Mina Roces tells the story of the Filipino migration experience from the perspective of the migrants themselves, tapping into hitherto underused primary sources from the "migrant archives" and more than 70 interviews. Bringing the fields of Filipino migration studies and Filipina/o/x American studies together, this book analyzes some of the areas where Filipino migrants have forever changed the status quo.

Speakers
A profile photo of Mina Roces

Professor Mina Roces

A PhD graduate from the University of Michigan, Mina Roces is a Professor of History in the School of Humanities and Languages, University of New South Wales, Sydney, Australia.

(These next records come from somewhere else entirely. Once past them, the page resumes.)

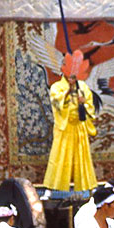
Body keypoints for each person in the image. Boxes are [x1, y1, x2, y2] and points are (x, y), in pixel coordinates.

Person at [43, 53, 98, 192]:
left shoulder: (83, 87)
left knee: (82, 157)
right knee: (60, 157)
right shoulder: (57, 87)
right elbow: (56, 103)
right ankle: (54, 188)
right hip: (65, 127)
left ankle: (86, 187)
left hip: (78, 126)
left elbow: (90, 107)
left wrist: (84, 103)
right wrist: (68, 93)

She is the author of five monographs: Women, Power and Kinship Politics: Female Power in Post-war Philippines (Praeger, 1998), Kinship Politics in Post-war Philippines: The Lopez Family, 1946-2000 (de la Salle University Press 2001), Women’s Movements and the Filipina, 1986-2008 (University of Hawaii Press, 2012), The Filipino Migration Experience: Global Agents of Change (Cornell University Press, 2021), and Gender in Southeast Asia, (Cambridge University Press, February 2022). She is the recipient of the 2019 Grant Goodman Prize for Excellence in Philippine Historical Studies given by the Philippine Studies Group, Association for Asian Studies, USA. In 2016 she was elected to the Australian Academy of the Humanities.

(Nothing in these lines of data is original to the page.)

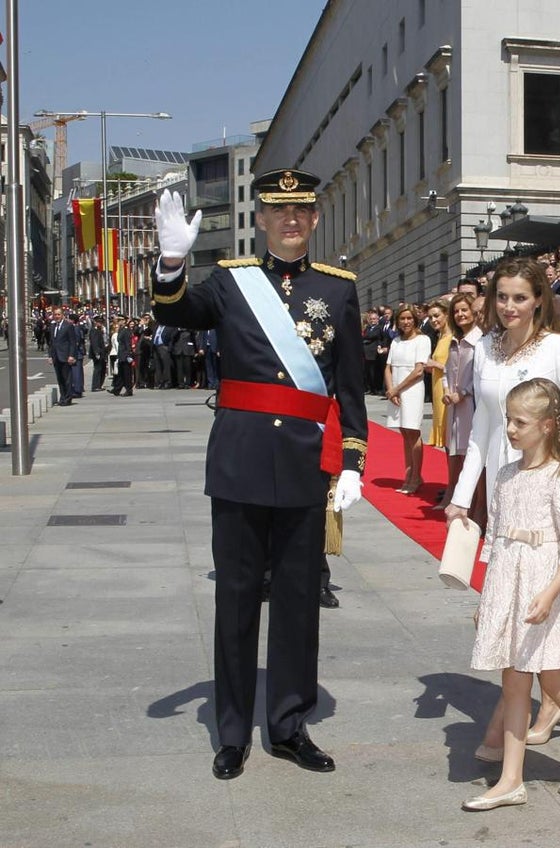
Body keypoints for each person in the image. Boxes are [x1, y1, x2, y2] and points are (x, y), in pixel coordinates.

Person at [150, 171, 368, 780]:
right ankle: (231, 731)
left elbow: (350, 389)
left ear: (315, 218)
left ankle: (290, 725)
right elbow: (176, 310)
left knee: (299, 602)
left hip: (305, 462)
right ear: (262, 219)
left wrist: (351, 461)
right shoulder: (229, 281)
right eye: (279, 210)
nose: (291, 220)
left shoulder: (339, 290)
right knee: (237, 599)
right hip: (241, 459)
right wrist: (171, 262)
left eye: (301, 210)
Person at [446, 256, 560, 758]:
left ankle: (520, 723)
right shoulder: (485, 350)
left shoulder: (558, 347)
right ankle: (526, 717)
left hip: (546, 493)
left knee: (532, 611)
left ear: (539, 299)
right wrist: (459, 499)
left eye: (520, 297)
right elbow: (481, 434)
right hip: (503, 494)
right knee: (506, 610)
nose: (510, 306)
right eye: (502, 297)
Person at [463, 378, 560, 811]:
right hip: (509, 585)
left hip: (546, 583)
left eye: (520, 421)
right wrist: (486, 598)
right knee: (513, 681)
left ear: (548, 425)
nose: (510, 429)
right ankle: (511, 779)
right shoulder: (507, 474)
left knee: (554, 679)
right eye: (508, 420)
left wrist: (549, 593)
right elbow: (493, 538)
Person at [439, 293, 482, 510]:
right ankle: (453, 494)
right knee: (453, 449)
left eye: (464, 310)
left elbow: (479, 374)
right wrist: (447, 390)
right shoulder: (454, 341)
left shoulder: (478, 341)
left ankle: (474, 502)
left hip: (470, 404)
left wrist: (463, 392)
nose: (460, 315)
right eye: (456, 311)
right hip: (453, 404)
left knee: (469, 452)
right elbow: (447, 370)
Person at [384, 306, 431, 494]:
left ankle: (415, 475)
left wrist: (396, 389)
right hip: (395, 389)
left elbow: (419, 370)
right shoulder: (395, 341)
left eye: (409, 318)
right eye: (402, 318)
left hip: (411, 389)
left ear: (415, 320)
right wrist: (390, 390)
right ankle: (409, 473)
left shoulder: (422, 340)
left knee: (413, 431)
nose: (406, 322)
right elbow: (388, 367)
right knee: (404, 432)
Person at [423, 299, 452, 449]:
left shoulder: (452, 337)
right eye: (430, 317)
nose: (433, 320)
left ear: (446, 314)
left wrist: (435, 364)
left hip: (447, 390)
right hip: (437, 387)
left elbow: (455, 368)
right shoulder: (440, 336)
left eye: (436, 316)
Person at [47, 307, 80, 406]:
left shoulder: (68, 326)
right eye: (55, 315)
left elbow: (72, 342)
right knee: (60, 379)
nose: (56, 316)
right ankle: (62, 397)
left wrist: (71, 355)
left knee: (67, 379)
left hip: (65, 356)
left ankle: (68, 398)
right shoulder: (53, 326)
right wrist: (50, 356)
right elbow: (51, 343)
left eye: (58, 314)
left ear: (62, 315)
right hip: (56, 356)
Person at [108, 315, 134, 397]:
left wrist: (128, 355)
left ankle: (129, 390)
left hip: (125, 355)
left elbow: (128, 344)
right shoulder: (121, 330)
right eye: (118, 320)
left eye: (120, 320)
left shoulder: (126, 331)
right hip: (121, 354)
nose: (118, 321)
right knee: (121, 374)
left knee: (126, 374)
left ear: (124, 321)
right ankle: (117, 389)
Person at [89, 317, 108, 392]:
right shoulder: (94, 330)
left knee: (102, 369)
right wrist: (96, 353)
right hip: (98, 353)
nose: (100, 323)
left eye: (101, 322)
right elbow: (94, 342)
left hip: (102, 352)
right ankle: (95, 386)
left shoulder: (100, 330)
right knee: (98, 369)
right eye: (98, 322)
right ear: (95, 322)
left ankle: (99, 384)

A profile picture of Rick Bonus

Professor Rick Bonus

Rick Bonus is professor and chair of American ethnic Studies at the University of Washington in Seattle. He writes on Filipino American migration, Asian American transnationalism, and multicultural education. His first book Locating Filipino Americans: Ethnicity and the Cultural Politics of Space (Temple University Press, 2000) is a study of transnational Filipino experiences in the U.S. within the contexts of U.S. imperial histories, labor recruitment, and ethnic community formations. His most recent book, The Ocean in the School (Duke, 2020), is based on an ethnography of Pacific Islander and other underrepresented students whose college experiences became generative sites for transforming university schooling. He is currently editor-in-chief of ALON: Journal of Filipinx American and Diasporic Studies, as well as co-editor of the Asian American History and Culture Series at Temple University Press.